SIZE DOESN’T MATTER ON FALLING DEBRIS: DF emails “New Mexico places no responsibility on truckers who drop gravel that causes damage to other vehicles. Yes, they have signs telling you to stay back 250 feet. However, in the 15 years I’ve lived in New Mexico I’ve had three windshields broken by gravel – once when passing a truck on the highway and twice when meeting a truck on a two-lane road.
“On the other hand, it was recently reported police are trying to find the truck that dropped a water heater resulting in a fatality. My question is: How large does an object need to be for the driver to be liable for damage or injury caused by his/her unsecured load?”
A local attorney says when it comes to stuff falling off a vehicle and damaging yours, size does not matter.
Antonio “Moe” Maestas, who’s also an Albuquerque senator, explains “the liability is based on good ol’ fashioned tort law. … The size of damage is irrelevant. Even a tiny pebble causing a cracked windshield is enough for liability.”
WHAT DO I DO IF HIT? Maestas says in theory “you can take a photo of the license plate, make a report, contact their insurance and recover the cost of replacing the windshield. Most times the truck is going faster than you and you don’t think to chase it down. Your only option is to use your uninsured motorist coverage.
“A dear childhood friend of mine got killed hitting a dishwasher in Interstate 25 while riding a motorcycle. It was near the Alameda exit northbound. All his wife could do was have the N.M. Department of Transportation check the cameras at the Big I and see if they could spot a possible truck.”
TIE DOWN THAT LOAD: As for those hauling items to the landfill or elsewhere, Maestas says ” when you go to the city landfill it charges you an extra fee if you don’t have your load tied down with a tarp. Cops can also pull you over for not having a load tied down and give you a ticket. Professional truckers know what they’re doing. It’s the guy who’s moving his household items that is the problem. I don’t know if it’s taught in driver’s school, but basic safety protocols need to be followed. I don’t think folks realize it’s a serious thing. Drive slow, stay off the freeway as much as possible, and if you have to be on the interstate, hug the right lane with your caution lights on. Tie red towels on anything hanging off the truck bed and ideally have a buddy driving behind you with his caution lights on.
“Sadly, I have a feeling the idiot who dropped the water heater knows he killed someone. It’s a small town. … It’s rare that anyone would come forward. We could pass a law in Santa Fe that someone could come forward and not face criminal liability … and at least the wife gets an insurance policy,” but a law like that would likely face a lot of opposition.
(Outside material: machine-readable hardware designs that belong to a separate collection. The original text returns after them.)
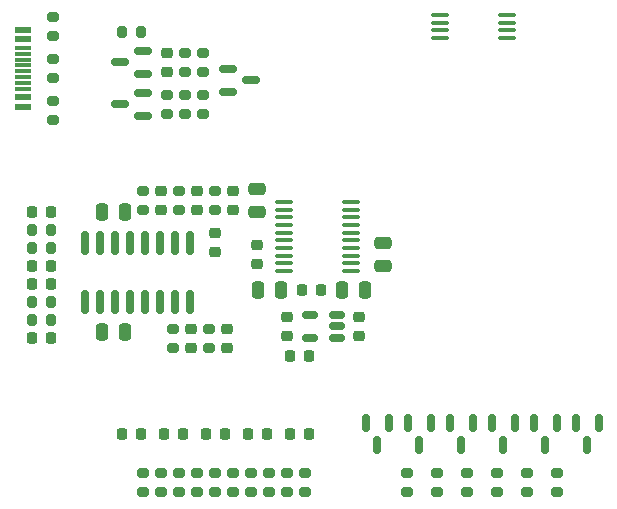
<source format=gbp>
G04 #@! TF.GenerationSoftware,KiCad,Pcbnew,(6.0.6)*
G04 #@! TF.CreationDate,2022-10-22T01:16:13+02:00*
G04 #@! TF.ProjectId,Phoniebox,50686f6e-6965-4626-9f78-2e6b69636164,rev?*
G04 #@! TF.SameCoordinates,Original*
G04 #@! TF.FileFunction,Paste,Bot*
G04 #@! TF.FilePolarity,Positive*
%FSLAX46Y46*%
G04 Gerber Fmt 4.6, Leading zero omitted, Abs format (unit mm)*
G04 Created by KiCad (PCBNEW (6.0.6)) date 2022-10-22 01:16:13*
%MOMM*%
%LPD*%
G01*
G04 APERTURE LIST*
G04 Aperture macros list*
%AMRoundRect*
0 Rectangle with rounded corners*
0 $1 Rounding radius*
0 $2 $3 $4 $5 $6 $7 $8 $9 X,Y pos of 4 corners*
0 Add a 4 corners polygon primitive as box body*
4,1,4,$2,$3,$4,$5,$6,$7,$8,$9,$2,$3,0*
0 Add four circle primitives for the rounded corners*
1,1,$1+$1,$2,$3*
1,1,$1+$1,$4,$5*
1,1,$1+$1,$6,$7*
1,1,$1+$1,$8,$9*
0 Add four rect primitives between the rounded corners*
20,1,$1+$1,$2,$3,$4,$5,0*
20,1,$1+$1,$4,$5,$6,$7,0*
20,1,$1+$1,$6,$7,$8,$9,0*
20,1,$1+$1,$8,$9,$2,$3,0*%
G04 Aperture macros list end*
%ADD10RoundRect,0.225000X-0.250000X0.225000X-0.250000X-0.225000X0.250000X-0.225000X0.250000X0.225000X0*%
%ADD11RoundRect,0.200000X-0.275000X0.200000X-0.275000X-0.200000X0.275000X-0.200000X0.275000X0.200000X0*%
%ADD12RoundRect,0.150000X-0.150000X0.587500X-0.150000X-0.587500X0.150000X-0.587500X0.150000X0.587500X0*%
%ADD13RoundRect,0.100000X0.637500X0.100000X-0.637500X0.100000X-0.637500X-0.100000X0.637500X-0.100000X0*%
%ADD14RoundRect,0.225000X-0.225000X-0.250000X0.225000X-0.250000X0.225000X0.250000X-0.225000X0.250000X0*%
%ADD15RoundRect,0.200000X0.200000X0.275000X-0.200000X0.275000X-0.200000X-0.275000X0.200000X-0.275000X0*%
%ADD16RoundRect,0.200000X0.275000X-0.200000X0.275000X0.200000X-0.275000X0.200000X-0.275000X-0.200000X0*%
%ADD17RoundRect,0.250000X0.475000X-0.250000X0.475000X0.250000X-0.475000X0.250000X-0.475000X-0.250000X0*%
%ADD18RoundRect,0.100000X-0.637500X-0.100000X0.637500X-0.100000X0.637500X0.100000X-0.637500X0.100000X0*%
%ADD19RoundRect,0.225000X0.250000X-0.225000X0.250000X0.225000X-0.250000X0.225000X-0.250000X-0.225000X0*%
%ADD20RoundRect,0.250000X-0.250000X-0.475000X0.250000X-0.475000X0.250000X0.475000X-0.250000X0.475000X0*%
%ADD21RoundRect,0.150000X-0.150000X0.850000X-0.150000X-0.850000X0.150000X-0.850000X0.150000X0.850000X0*%
%ADD22RoundRect,0.250000X0.250000X0.475000X-0.250000X0.475000X-0.250000X-0.475000X0.250000X-0.475000X0*%
%ADD23RoundRect,0.225000X0.225000X0.250000X-0.225000X0.250000X-0.225000X-0.250000X0.225000X-0.250000X0*%
%ADD24RoundRect,0.150000X0.512500X0.150000X-0.512500X0.150000X-0.512500X-0.150000X0.512500X-0.150000X0*%
%ADD25RoundRect,0.150000X0.587500X0.150000X-0.587500X0.150000X-0.587500X-0.150000X0.587500X-0.150000X0*%
%ADD26R,1.450000X0.600000*%
%ADD27R,1.450000X0.300000*%
%ADD28RoundRect,0.150000X-0.587500X-0.150000X0.587500X-0.150000X0.587500X0.150000X-0.587500X0.150000X0*%
%ADD29RoundRect,0.250000X-0.475000X0.250000X-0.475000X-0.250000X0.475000X-0.250000X0.475000X0.250000X0*%
%ADD30RoundRect,0.200000X-0.200000X-0.275000X0.200000X-0.275000X0.200000X0.275000X-0.200000X0.275000X0*%
G04 APERTURE END LIST*
D10*
X124460000Y-71361000D03*
X124460000Y-72911000D03*
D11*
X121920000Y-56071000D03*
X121920000Y-57721000D03*
D10*
X125984000Y-67805000D03*
X125984000Y-69355000D03*
D11*
X130556000Y-91631000D03*
X130556000Y-93281000D03*
D12*
X140782000Y-87454500D03*
X142682000Y-87454500D03*
X141732000Y-89329500D03*
D13*
X149166500Y-52873000D03*
X149166500Y-53523000D03*
X149166500Y-54173000D03*
X149166500Y-54823000D03*
X143441500Y-54823000D03*
X143441500Y-54173000D03*
X143441500Y-53523000D03*
X143441500Y-52873000D03*
D14*
X108953000Y-75692000D03*
X110503000Y-75692000D03*
D10*
X119888000Y-67805000D03*
X119888000Y-69355000D03*
D15*
X110553000Y-78740000D03*
X108903000Y-78740000D03*
D11*
X110744000Y-60135000D03*
X110744000Y-61785000D03*
D16*
X110744000Y-54673000D03*
X110744000Y-53023000D03*
D17*
X128016000Y-69530000D03*
X128016000Y-67630000D03*
D12*
X155006000Y-87454500D03*
X156906000Y-87454500D03*
X155956000Y-89329500D03*
D11*
X153416000Y-91631000D03*
X153416000Y-93281000D03*
D16*
X129032000Y-93281000D03*
X129032000Y-91631000D03*
D15*
X110553000Y-72644000D03*
X108903000Y-72644000D03*
D11*
X145796000Y-91631000D03*
X145796000Y-93281000D03*
D16*
X132080000Y-93281000D03*
X132080000Y-91631000D03*
D18*
X130229407Y-74553000D03*
X130229407Y-73903000D03*
X130229407Y-73253000D03*
X130229407Y-72603000D03*
X130229407Y-71953000D03*
X130229407Y-71303000D03*
X130229407Y-70653000D03*
X130229407Y-70003000D03*
X130229407Y-69353000D03*
X130229407Y-68703000D03*
X135954407Y-68703000D03*
X135954407Y-69353000D03*
X135954407Y-70003000D03*
X135954407Y-70653000D03*
X135954407Y-71303000D03*
X135954407Y-71953000D03*
X135954407Y-72603000D03*
X135954407Y-73253000D03*
X135954407Y-73903000D03*
X135954407Y-74553000D03*
D19*
X136647907Y-80023000D03*
X136647907Y-78473000D03*
D12*
X147894000Y-87454500D03*
X149794000Y-87454500D03*
X148844000Y-89329500D03*
X144338000Y-87454500D03*
X146238000Y-87454500D03*
X145288000Y-89329500D03*
D20*
X135189907Y-76200000D03*
X137089907Y-76200000D03*
D21*
X113411000Y-72176000D03*
X114681000Y-72176000D03*
X115951000Y-72176000D03*
X117221000Y-72176000D03*
X118491000Y-72176000D03*
X119761000Y-72176000D03*
X121031000Y-72176000D03*
X122301000Y-72176000D03*
X122301000Y-77176000D03*
X121031000Y-77176000D03*
X119761000Y-77176000D03*
X118491000Y-77176000D03*
X117221000Y-77176000D03*
X115951000Y-77176000D03*
X114681000Y-77176000D03*
X113411000Y-77176000D03*
D22*
X129977907Y-76200000D03*
X128077907Y-76200000D03*
D16*
X119888000Y-93281000D03*
X119888000Y-91631000D03*
D23*
X125235000Y-88392000D03*
X123685000Y-88392000D03*
D24*
X134737407Y-78298000D03*
X134737407Y-79248000D03*
X134737407Y-80198000D03*
X132462407Y-80198000D03*
X132462407Y-78298000D03*
D23*
X121679000Y-88392000D03*
X120129000Y-88392000D03*
D19*
X130551907Y-80023000D03*
X130551907Y-78473000D03*
D15*
X110553000Y-71120000D03*
X108903000Y-71120000D03*
D10*
X128011907Y-72377000D03*
X128011907Y-73927000D03*
D11*
X124460000Y-91631000D03*
X124460000Y-93281000D03*
D16*
X121920000Y-61277000D03*
X121920000Y-59627000D03*
D25*
X118285500Y-55946000D03*
X118285500Y-57846000D03*
X116410500Y-56896000D03*
D14*
X130792907Y-81788000D03*
X132342907Y-81788000D03*
D11*
X140716000Y-91631000D03*
X140716000Y-93281000D03*
D22*
X116774000Y-69596000D03*
X114874000Y-69596000D03*
D16*
X124460000Y-69405000D03*
X124460000Y-67755000D03*
D10*
X122936000Y-67805000D03*
X122936000Y-69355000D03*
D16*
X123444000Y-61277000D03*
X123444000Y-59627000D03*
D10*
X120396000Y-56121000D03*
X120396000Y-57671000D03*
D14*
X127241000Y-88392000D03*
X128791000Y-88392000D03*
D11*
X123444000Y-56071000D03*
X123444000Y-57721000D03*
X121412000Y-91631000D03*
X121412000Y-93281000D03*
D26*
X108185000Y-60654000D03*
X108185000Y-59854000D03*
D27*
X108185000Y-58654000D03*
X108185000Y-57654000D03*
X108185000Y-57154000D03*
X108185000Y-56154000D03*
D26*
X108185000Y-54954000D03*
X108185000Y-54154000D03*
X108185000Y-54154000D03*
X108185000Y-54954000D03*
D27*
X108185000Y-55654000D03*
X108185000Y-56654000D03*
X108185000Y-58154000D03*
X108185000Y-59154000D03*
D26*
X108185000Y-59854000D03*
X108185000Y-60654000D03*
D11*
X143256000Y-91631000D03*
X143256000Y-93281000D03*
D16*
X125984000Y-93281000D03*
X125984000Y-91631000D03*
D14*
X108953000Y-74168000D03*
X110503000Y-74168000D03*
D11*
X121412000Y-67755000D03*
X121412000Y-69405000D03*
D14*
X108953000Y-69596000D03*
X110503000Y-69596000D03*
D12*
X137226000Y-87454500D03*
X139126000Y-87454500D03*
X138176000Y-89329500D03*
D11*
X150876000Y-91631000D03*
X150876000Y-93281000D03*
X118364000Y-91631000D03*
X118364000Y-93281000D03*
X148336000Y-91631000D03*
X148336000Y-93281000D03*
D23*
X118123000Y-88392000D03*
X116573000Y-88392000D03*
D14*
X130797000Y-88392000D03*
X132347000Y-88392000D03*
D12*
X151450000Y-87454500D03*
X153350000Y-87454500D03*
X152400000Y-89329500D03*
D19*
X122428000Y-81039000D03*
X122428000Y-79489000D03*
D28*
X125554500Y-59370000D03*
X125554500Y-57470000D03*
X127429500Y-58420000D03*
D16*
X122936000Y-93281000D03*
X122936000Y-91631000D03*
D14*
X131808907Y-76200000D03*
X133358907Y-76200000D03*
D11*
X120396000Y-59627000D03*
X120396000Y-61277000D03*
D22*
X116774000Y-79756000D03*
X114874000Y-79756000D03*
D14*
X108953000Y-80264000D03*
X110503000Y-80264000D03*
D11*
X127508000Y-91631000D03*
X127508000Y-93281000D03*
D25*
X118285500Y-59502000D03*
X118285500Y-61402000D03*
X116410500Y-60452000D03*
D16*
X118364000Y-69405000D03*
X118364000Y-67755000D03*
D29*
X138679907Y-72202000D03*
X138679907Y-74102000D03*
D30*
X116523000Y-54356000D03*
X118173000Y-54356000D03*
D11*
X123952000Y-79439000D03*
X123952000Y-81089000D03*
D19*
X125476000Y-81039000D03*
X125476000Y-79489000D03*
D16*
X110744000Y-58229000D03*
X110744000Y-56579000D03*
D15*
X110553000Y-77216000D03*
X108903000Y-77216000D03*
D16*
X120904000Y-81089000D03*
X120904000Y-79439000D03*
M02*

</source>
DISABLED VETERAN PLATES NOT OK IN HANDICAPPED PARKING: Richard Zupko, 95, called after a nasty parking lot encounter involving a shopper couldn’t see his handicapped parking placard because of the sun visor. When Richard and his daughter showed it to him, the gentleman proceeded to tell them to “get the hell out” of the parking space because he was a disabled veteran.
And while we should all honor and respect those who have served our country, one has nothing to do with the other.
Back in 2011 the Motor Vehicle Division pointed out a vehicle must have a plate or a placard with the wheelchair symbol on it to legally park in a handicapped space, meaning disabled veteran plates without the wheelchair are a no-go.
For those disabled veterans who need handicapped parking, the MVD spokesman said:
“When the disabled vet plate is approved for issuance based on the veteran’s disabled status by the Department of Veterans’ Services, DVS tells us if the veteran also qualifies under the ‘limited mobility’ standard for handicapped parking. If the vet does so qualify, we issue a plate that includes the handicapped wheelchair symbol. That plate qualifies for handicapped parking so that it is not necessary for the veteran to also have a handicapped placard. However, if the vet does not qualify as ‘mobility impaired,’ we issue a plate that does not include the handicapped wheelchair symbol and does not qualify for handicapped parking.”